Fast suggests that metadata harvesting offers solutions to these issues. It provides a framework for coordinated exchange of metadata, including:

  • Synchronous search and retrieval
  • Asynchronous aggregation

The Tools

The Open Archives Initiative Protocol for Metadata Harvesting (OAI protocol) provides a slightly but significantly different model for search than the one currently used. It enables metadata to become recombinant and migratory. This is how metadata harvesting works:

  • Information provider: In addition to the web site with all the information contained therein, the information provider also provides a Metadata Repository which contains metadata about the site. It uses Dublin Core at least, to comply with a minimal metadata standard.

  • Search provider: A search robot goes out to the Metadata Repository associated with a web site and harvets its content. It can also spider the whole site. The metadata it collects is held in its aggregated repository.

  • User: A user's browser searches the search provider's repository for results.
The OAI protocol has a number of attractive features. It uses open standards (XML, HTTP), is cross-platform, and has a low barrier to entry. It can use any interface. A useful one that has already been developed is called OAIster (as in "oyster"). It is being used as part of a metadata harvesting project at the University of Michigan.

Other Related Initiatives

To put metadata harvesting in context, Fast listed a number of other search and retrieval systems that are kinds of metadata harvesting, or use similar concepts, or will require metadata harvesting to be successful. These include:

  • Napster: A distributed system, wherein users' computers store content that other users can access directly. The information on the location of resources is kept in the metadata repository on a Napster central index server.

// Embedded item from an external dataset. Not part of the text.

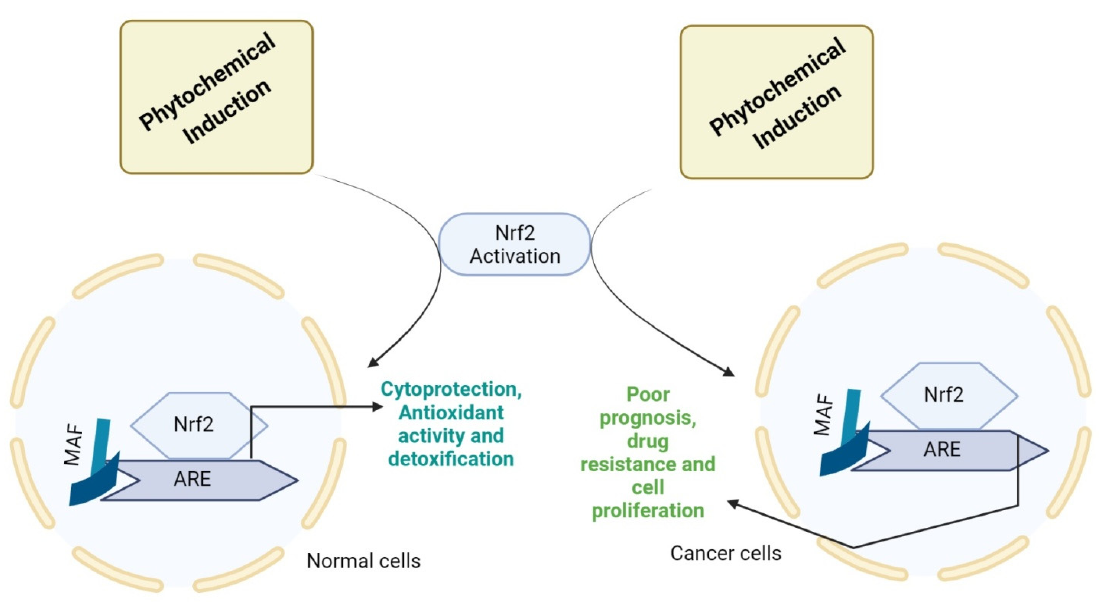
Figure 2. Nrf2 activation by phytochemicals leading to various events. MAF (musculoaponeurotic fibrosarcoma protein) activates antioxidant response genes by interacting with Nrf2 through ARE signaling, indicating that in response to electrophilic and oxidative stresses. In addition, in cancer cells, the imbalance in Nrf2/ARE signaling leads to drug resistance, poor prognosis, and cell proliferation. So, the consecutive Nrf2 activation might cope with the consequences in a positive manner.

  • Gnutella: A very distributed system, wherein each user's computer has not only files but indexes (distributed repositories) to the location of other files downstream. The client does the harvesting.

  • Z39.50 search protocol standard: This ANSI/NISO protocol facilitates communication between clients and servers. It enables the user to search remote databases, identify records which meet specified criteria, and retrieve some or all of the identified records. It enables uniform access to a large number of diverse and heterogeneous information sources. The relationship of Z39.50 to OAI is equivalent to that between SGML and XML. In other words, OAI greatly simplifies putting the principles of search into action.

  • RSS: This is a newsfeed protocol, and it is used in blogging. (RSS stands for "resource description framework (or RDF) site summary.") It is similar to the OAI model, except that instead of a synchronous metadata repository being part of a website, an RSS file, representing whatever should go the feed, is provided as a separate document. This file is accessed by an RSS aggregator to pull a feed that can be published directly for presentation within, for instance, a website or a PDA. RSS contains no concept of queries or archives. In a way, it is OAI-lite.

  • The Semantic Web: In this great and still-elusive vision of the web, metadata are highly granular and embedded in documents. These metadata are meant to enable a user's web agents to browse, select, and do things with content they find on the web. Metadata harvesting will be crucial, Fast states, to the success of the Semantic Web.

Interesting and Weird Thoughts

Fast spent a little time talking about the possible role of metadata not only as surrogates for documents, but possibly also playing the role of agents (or ambassadors or stunt doubles), in a sense. While surrogates are static, if they could adapt to new contexts they would be dynamic. In addition to immutable properties (e.g. title, author, creation date), metadata might also have mutable properties (e.g. relationships to other surrogates, "aboutness" descriptors that are somehow dynamic). He referenced Carl Lagoze's work in this area.

Summary

The presentation was a great overview of metadata and metadata tools in the context of our current environment. This overview served as background to the articulation of Fast's vision of metadata exchange as it might properly function in a distributed, heterogenous, networked environment.